Top of Supplied material

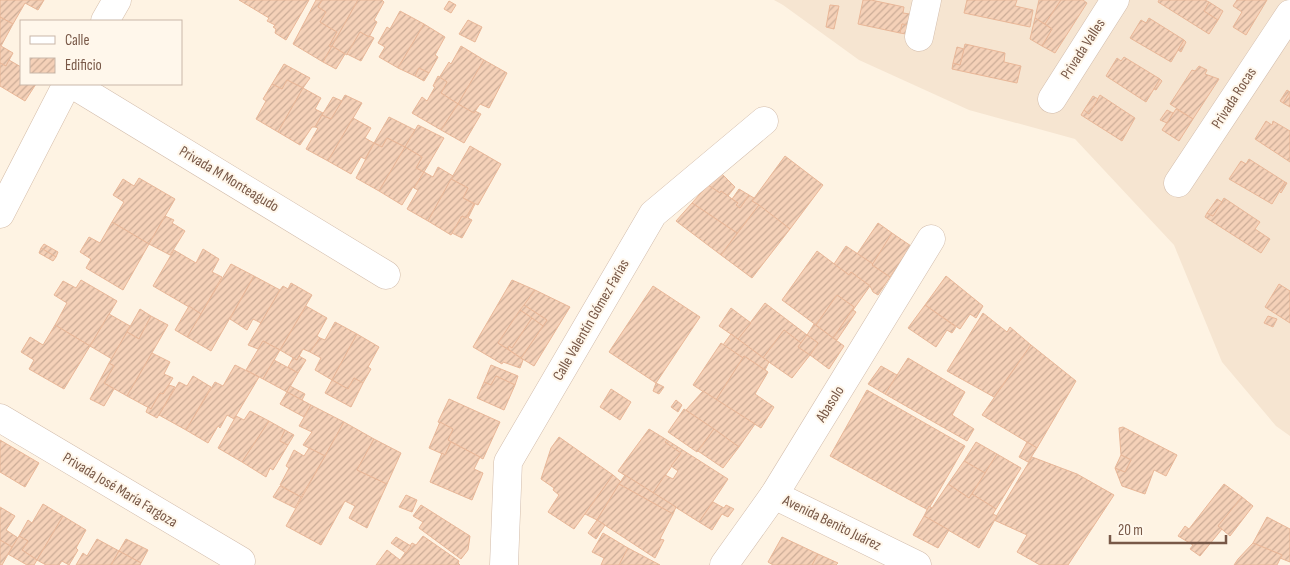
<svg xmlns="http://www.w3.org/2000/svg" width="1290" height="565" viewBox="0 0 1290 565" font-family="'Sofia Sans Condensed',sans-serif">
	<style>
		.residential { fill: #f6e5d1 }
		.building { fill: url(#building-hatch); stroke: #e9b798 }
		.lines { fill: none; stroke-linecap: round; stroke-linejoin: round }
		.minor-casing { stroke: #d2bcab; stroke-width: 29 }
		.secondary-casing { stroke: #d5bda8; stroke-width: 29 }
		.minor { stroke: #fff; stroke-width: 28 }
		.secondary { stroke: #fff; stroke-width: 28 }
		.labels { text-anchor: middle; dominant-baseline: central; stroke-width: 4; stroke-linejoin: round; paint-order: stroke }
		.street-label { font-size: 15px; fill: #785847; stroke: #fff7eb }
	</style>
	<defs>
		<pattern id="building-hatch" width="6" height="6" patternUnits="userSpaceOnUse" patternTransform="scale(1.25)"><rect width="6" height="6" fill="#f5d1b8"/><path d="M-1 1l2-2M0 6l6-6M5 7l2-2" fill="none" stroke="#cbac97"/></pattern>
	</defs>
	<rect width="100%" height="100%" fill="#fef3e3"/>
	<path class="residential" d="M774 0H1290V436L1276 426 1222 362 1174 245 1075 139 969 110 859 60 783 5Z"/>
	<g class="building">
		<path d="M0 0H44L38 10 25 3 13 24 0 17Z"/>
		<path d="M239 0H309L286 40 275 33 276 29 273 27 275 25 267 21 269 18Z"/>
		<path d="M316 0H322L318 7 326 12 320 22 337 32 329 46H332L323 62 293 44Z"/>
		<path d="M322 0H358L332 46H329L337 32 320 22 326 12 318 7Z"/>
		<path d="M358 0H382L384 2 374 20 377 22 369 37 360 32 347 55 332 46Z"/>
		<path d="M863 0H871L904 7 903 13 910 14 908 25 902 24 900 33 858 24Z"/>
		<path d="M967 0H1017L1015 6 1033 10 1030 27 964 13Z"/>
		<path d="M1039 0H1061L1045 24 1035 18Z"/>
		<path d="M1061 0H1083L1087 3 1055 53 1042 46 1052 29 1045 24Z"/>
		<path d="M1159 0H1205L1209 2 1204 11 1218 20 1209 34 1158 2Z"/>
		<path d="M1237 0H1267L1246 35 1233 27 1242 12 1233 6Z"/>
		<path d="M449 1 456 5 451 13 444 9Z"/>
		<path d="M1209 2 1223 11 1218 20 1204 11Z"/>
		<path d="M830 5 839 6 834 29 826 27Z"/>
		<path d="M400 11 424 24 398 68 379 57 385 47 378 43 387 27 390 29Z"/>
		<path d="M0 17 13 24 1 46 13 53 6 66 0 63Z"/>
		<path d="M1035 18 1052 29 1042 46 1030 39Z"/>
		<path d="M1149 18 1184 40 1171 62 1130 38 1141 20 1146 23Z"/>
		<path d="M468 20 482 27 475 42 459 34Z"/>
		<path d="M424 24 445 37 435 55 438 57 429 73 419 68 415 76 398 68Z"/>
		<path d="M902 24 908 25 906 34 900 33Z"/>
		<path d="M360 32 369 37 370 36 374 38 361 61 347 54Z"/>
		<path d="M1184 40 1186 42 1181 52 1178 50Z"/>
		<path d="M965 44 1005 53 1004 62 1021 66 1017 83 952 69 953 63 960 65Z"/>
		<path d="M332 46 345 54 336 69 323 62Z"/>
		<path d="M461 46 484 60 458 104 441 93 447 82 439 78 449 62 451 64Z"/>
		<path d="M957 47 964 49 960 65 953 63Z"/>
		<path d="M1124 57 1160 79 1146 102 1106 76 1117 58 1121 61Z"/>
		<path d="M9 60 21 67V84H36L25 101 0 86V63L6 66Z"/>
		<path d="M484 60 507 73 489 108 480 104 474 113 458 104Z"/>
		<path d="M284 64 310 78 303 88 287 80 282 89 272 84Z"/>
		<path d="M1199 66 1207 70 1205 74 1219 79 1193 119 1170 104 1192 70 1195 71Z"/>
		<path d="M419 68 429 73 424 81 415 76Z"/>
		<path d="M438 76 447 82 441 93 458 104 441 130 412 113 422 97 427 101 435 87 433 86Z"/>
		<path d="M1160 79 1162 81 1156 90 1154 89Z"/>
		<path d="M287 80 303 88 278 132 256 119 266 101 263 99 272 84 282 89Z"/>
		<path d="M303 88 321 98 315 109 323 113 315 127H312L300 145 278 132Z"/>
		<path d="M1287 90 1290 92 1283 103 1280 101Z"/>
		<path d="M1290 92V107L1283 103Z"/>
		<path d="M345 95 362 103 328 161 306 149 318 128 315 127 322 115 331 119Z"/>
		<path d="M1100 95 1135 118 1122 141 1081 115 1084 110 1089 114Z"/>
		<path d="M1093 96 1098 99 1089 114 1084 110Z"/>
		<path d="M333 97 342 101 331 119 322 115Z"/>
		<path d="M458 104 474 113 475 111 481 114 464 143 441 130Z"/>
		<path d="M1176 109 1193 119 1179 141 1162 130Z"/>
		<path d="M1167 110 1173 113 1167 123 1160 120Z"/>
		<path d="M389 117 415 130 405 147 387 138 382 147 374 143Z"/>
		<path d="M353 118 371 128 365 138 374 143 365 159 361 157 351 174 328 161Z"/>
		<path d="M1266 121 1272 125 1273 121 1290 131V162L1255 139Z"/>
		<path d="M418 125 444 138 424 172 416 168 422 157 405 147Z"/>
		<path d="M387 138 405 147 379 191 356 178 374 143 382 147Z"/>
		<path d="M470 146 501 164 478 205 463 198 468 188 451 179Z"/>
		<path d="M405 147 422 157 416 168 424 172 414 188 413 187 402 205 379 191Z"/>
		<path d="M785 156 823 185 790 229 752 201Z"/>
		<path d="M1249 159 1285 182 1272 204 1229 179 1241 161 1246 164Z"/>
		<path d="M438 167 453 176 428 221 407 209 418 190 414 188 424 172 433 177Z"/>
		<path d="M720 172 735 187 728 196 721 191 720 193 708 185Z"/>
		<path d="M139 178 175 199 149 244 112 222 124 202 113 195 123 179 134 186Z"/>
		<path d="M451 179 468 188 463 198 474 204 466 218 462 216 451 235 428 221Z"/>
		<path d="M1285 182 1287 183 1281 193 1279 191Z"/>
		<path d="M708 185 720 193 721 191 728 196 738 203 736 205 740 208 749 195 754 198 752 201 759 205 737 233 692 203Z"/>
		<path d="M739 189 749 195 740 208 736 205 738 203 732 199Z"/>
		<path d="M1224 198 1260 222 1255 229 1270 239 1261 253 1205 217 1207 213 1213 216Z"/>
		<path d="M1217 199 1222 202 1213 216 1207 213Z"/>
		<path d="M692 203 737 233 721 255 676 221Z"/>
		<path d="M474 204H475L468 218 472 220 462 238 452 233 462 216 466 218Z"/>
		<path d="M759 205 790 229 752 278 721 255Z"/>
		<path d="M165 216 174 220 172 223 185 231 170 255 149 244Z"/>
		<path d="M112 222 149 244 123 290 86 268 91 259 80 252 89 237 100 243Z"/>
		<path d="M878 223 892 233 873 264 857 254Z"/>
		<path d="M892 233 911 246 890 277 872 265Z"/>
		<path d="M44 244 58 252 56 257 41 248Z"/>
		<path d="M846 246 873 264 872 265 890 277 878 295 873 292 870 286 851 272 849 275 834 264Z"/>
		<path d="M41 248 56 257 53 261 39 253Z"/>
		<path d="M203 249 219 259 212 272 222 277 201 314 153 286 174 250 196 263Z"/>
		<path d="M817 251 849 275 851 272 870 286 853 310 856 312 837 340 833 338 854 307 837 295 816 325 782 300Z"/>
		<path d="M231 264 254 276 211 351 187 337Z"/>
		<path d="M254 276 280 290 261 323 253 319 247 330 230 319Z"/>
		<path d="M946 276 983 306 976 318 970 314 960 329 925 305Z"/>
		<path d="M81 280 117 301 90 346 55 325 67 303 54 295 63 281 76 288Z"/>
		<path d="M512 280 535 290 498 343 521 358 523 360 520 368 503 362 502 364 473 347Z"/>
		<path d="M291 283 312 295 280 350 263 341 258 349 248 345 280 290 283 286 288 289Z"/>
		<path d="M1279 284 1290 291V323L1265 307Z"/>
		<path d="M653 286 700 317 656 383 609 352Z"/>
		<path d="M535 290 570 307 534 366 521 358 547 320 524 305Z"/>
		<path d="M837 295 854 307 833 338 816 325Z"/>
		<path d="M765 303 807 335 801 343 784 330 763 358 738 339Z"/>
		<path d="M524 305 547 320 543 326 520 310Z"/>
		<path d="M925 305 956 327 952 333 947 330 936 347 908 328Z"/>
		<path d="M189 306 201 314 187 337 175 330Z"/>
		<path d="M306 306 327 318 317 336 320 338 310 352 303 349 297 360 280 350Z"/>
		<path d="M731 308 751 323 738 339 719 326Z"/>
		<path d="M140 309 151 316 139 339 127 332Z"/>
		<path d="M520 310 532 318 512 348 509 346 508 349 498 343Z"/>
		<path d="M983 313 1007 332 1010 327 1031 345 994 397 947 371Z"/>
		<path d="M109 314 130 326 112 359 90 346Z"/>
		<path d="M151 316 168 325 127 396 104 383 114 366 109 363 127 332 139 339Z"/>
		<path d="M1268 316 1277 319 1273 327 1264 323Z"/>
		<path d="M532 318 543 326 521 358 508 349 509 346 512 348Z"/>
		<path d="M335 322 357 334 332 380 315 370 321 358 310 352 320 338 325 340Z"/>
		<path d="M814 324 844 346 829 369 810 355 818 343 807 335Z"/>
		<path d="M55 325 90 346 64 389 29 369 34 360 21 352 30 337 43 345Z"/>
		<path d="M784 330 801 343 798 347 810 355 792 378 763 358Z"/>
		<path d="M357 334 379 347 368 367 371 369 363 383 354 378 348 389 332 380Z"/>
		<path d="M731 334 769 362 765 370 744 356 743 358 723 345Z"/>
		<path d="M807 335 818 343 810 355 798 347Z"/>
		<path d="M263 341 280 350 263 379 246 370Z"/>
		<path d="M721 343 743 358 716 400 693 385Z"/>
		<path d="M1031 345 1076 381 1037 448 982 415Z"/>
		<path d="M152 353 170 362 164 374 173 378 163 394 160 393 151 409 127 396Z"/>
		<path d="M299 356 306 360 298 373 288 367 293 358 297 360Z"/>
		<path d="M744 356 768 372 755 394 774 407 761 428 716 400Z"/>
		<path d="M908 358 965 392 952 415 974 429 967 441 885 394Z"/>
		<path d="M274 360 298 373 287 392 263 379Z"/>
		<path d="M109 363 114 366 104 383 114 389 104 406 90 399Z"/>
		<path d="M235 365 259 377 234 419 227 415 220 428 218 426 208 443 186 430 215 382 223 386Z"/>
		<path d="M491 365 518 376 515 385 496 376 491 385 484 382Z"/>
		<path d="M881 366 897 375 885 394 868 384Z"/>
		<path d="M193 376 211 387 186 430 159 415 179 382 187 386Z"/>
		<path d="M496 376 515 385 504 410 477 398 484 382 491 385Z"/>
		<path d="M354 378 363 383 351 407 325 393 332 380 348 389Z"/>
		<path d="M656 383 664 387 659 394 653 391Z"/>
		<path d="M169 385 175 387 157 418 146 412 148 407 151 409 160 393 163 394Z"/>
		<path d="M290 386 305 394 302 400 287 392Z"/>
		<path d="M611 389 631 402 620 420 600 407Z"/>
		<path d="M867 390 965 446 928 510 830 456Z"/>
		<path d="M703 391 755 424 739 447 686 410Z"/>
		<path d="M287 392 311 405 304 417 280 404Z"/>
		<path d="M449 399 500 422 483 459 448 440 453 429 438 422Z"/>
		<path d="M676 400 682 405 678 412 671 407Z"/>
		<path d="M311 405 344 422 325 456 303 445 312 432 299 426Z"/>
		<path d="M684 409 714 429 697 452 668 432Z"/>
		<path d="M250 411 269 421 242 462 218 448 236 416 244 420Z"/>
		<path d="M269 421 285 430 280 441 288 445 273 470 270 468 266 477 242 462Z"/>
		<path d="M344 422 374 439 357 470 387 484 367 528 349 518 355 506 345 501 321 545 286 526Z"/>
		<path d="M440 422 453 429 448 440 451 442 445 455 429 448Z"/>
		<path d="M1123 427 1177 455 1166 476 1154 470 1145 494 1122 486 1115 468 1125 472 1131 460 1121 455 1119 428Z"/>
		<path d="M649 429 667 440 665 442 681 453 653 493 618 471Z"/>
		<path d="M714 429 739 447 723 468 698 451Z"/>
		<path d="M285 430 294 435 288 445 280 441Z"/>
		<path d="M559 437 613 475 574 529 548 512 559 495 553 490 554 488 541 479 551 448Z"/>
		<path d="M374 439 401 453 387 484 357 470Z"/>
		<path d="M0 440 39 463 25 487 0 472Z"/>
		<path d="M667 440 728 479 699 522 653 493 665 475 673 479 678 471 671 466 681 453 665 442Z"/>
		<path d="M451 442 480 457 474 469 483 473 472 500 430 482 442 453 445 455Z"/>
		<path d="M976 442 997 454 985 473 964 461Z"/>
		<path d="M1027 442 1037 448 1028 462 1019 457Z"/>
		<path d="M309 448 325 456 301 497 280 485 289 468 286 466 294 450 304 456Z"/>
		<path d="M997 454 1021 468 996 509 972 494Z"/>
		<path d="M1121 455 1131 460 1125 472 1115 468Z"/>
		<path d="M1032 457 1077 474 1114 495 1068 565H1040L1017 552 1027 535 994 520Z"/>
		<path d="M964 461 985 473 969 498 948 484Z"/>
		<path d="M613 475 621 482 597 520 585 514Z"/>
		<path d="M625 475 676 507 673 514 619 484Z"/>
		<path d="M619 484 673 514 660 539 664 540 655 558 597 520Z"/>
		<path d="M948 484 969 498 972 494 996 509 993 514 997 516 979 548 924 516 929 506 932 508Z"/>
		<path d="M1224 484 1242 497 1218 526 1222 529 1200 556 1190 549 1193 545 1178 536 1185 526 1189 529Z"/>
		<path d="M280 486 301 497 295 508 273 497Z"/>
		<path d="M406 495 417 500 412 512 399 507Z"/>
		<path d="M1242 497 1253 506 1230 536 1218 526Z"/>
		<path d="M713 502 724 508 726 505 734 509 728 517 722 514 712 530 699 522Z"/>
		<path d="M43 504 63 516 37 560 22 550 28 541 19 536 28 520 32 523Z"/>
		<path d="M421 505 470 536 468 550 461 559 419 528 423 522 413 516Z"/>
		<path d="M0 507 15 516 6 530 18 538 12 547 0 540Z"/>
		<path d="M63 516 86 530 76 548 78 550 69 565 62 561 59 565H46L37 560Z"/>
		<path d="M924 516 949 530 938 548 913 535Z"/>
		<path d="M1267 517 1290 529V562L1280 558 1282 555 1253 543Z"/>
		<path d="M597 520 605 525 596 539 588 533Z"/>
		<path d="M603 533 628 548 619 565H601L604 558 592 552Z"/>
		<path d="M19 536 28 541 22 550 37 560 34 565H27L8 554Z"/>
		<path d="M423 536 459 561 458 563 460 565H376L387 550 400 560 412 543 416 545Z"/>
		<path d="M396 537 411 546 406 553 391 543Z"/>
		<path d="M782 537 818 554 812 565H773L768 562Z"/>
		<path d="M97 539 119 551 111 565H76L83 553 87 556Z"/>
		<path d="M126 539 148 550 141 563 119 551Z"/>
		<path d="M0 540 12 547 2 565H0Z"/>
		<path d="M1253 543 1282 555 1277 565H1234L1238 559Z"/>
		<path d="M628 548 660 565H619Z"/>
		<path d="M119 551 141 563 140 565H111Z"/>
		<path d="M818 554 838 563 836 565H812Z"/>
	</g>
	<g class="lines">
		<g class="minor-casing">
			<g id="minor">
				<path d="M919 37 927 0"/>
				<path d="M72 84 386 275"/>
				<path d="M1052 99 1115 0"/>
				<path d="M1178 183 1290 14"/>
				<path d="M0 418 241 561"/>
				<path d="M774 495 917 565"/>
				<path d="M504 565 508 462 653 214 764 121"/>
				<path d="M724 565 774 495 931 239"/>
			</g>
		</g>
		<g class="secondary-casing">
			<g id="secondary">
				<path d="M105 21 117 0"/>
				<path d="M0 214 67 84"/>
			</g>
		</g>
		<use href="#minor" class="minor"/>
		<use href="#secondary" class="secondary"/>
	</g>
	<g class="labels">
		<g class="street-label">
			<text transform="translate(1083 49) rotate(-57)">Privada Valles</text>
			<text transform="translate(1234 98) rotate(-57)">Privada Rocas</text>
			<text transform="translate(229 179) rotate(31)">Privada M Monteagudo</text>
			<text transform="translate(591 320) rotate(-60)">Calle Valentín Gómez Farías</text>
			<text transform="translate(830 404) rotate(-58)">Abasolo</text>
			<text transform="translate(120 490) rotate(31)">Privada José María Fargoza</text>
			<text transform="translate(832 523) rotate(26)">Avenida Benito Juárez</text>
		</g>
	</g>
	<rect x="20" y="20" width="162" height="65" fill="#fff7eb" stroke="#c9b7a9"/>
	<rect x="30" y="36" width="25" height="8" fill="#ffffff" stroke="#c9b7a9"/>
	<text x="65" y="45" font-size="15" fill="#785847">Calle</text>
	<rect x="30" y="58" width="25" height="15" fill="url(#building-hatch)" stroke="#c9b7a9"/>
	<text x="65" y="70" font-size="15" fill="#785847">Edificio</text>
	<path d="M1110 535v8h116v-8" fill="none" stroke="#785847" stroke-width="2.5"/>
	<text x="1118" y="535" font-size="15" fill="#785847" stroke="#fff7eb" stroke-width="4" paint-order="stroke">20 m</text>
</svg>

Bottom of Supplied material

▶ _Aim of the exercise_
Search the entries for the word "lines". Copy each line where it appears.

▶ _Reply_
		.lines { fill: none; stroke-linecap: round; stroke-linejoin: round }
	<g class="lines">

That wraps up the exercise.